• Job item
In the listing below, find the line with "1 ns / 1 ps" and the line with "output [dout_WIDTH - 1 : 0] dout;". Repeat those two lines and all lines between them exactly.
################
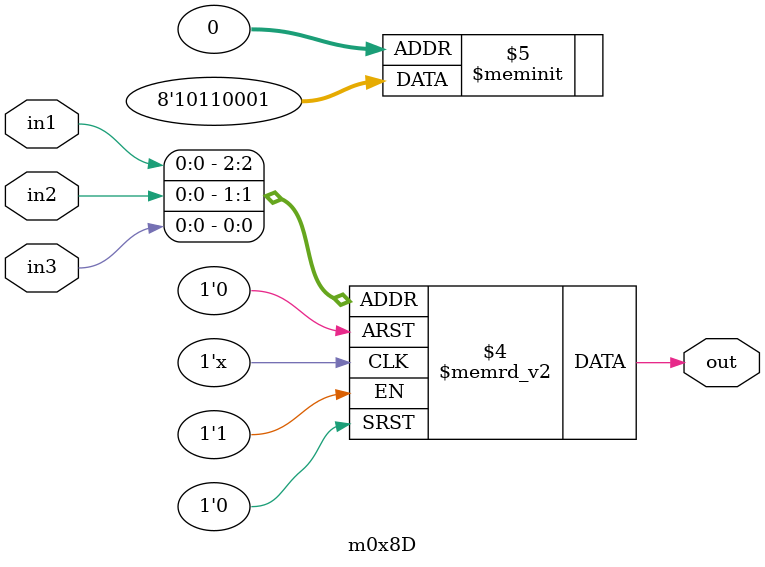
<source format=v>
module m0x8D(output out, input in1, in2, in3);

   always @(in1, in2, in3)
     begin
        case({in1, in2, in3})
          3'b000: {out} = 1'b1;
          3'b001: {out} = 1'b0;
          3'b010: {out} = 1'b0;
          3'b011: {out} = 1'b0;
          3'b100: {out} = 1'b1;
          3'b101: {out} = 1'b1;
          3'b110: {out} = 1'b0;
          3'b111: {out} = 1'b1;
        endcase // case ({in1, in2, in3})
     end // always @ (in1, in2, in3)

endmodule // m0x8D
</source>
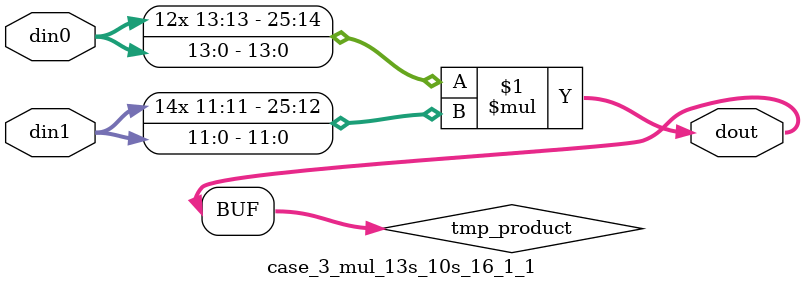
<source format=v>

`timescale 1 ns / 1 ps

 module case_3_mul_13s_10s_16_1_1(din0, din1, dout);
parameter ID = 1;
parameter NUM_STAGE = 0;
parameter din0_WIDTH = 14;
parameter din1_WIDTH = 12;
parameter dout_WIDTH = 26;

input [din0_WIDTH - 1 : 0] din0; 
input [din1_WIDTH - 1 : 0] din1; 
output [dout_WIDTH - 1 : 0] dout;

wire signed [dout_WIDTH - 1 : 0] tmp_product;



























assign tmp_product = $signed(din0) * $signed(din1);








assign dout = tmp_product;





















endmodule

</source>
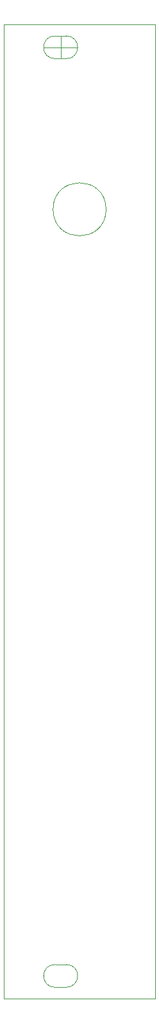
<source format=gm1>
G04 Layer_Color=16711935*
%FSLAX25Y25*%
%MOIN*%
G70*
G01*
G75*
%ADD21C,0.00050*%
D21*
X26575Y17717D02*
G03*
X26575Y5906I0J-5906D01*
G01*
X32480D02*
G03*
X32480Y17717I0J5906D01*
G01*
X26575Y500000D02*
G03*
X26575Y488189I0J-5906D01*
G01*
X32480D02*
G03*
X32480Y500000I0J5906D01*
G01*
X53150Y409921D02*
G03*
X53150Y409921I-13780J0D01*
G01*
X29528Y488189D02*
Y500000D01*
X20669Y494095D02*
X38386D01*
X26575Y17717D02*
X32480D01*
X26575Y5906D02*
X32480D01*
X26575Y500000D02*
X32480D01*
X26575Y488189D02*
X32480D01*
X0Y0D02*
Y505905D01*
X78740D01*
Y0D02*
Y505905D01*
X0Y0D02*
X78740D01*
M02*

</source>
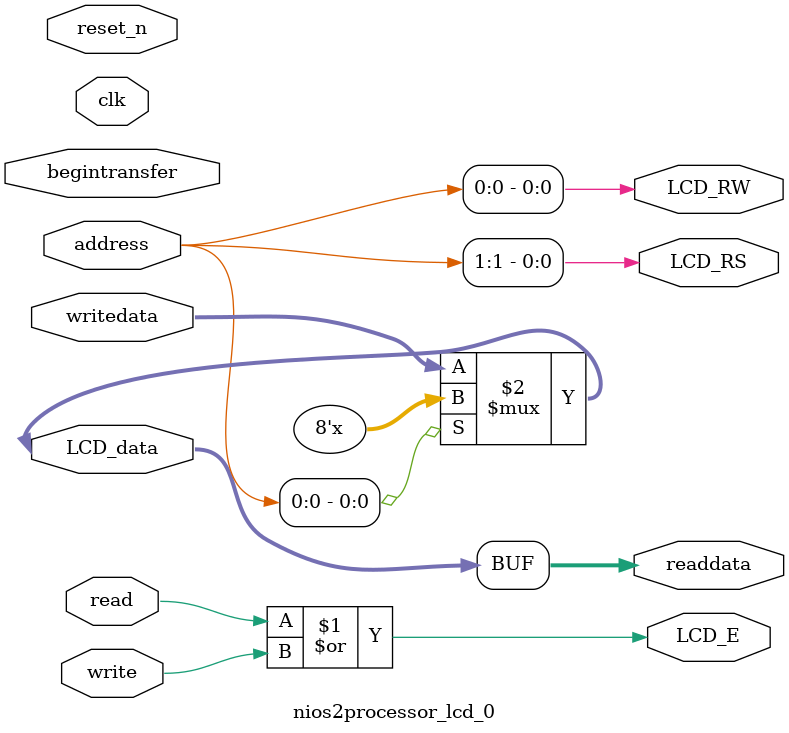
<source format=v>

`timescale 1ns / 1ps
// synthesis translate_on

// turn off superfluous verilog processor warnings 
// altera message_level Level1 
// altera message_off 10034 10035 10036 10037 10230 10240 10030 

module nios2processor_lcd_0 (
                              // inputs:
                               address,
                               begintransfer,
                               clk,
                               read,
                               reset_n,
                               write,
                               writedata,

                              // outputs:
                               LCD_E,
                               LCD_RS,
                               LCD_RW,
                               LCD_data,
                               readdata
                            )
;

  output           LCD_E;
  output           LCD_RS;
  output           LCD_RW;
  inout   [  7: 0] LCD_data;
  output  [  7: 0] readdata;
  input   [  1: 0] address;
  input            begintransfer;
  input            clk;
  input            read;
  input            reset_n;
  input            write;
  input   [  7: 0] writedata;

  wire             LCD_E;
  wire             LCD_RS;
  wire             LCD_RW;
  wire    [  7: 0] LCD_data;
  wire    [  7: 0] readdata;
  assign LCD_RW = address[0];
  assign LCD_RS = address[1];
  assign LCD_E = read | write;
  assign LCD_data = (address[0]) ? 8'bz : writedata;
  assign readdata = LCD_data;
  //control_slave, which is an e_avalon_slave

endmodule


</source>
################
• Exercise solution
`timescale 1 ns / 1 ps

 module case_3_mul_13s_10s_16_1_1(din0, din1, dout);
parameter ID = 1;
parameter NUM_STAGE = 0;
parameter din0_WIDTH = 14;
parameter din1_WIDTH = 12;
parameter dout_WIDTH = 26;

input [din0_WIDTH - 1 : 0] din0; 
input [din1_WIDTH - 1 : 0] din1; 
output [dout_WIDTH - 1 : 0] dout;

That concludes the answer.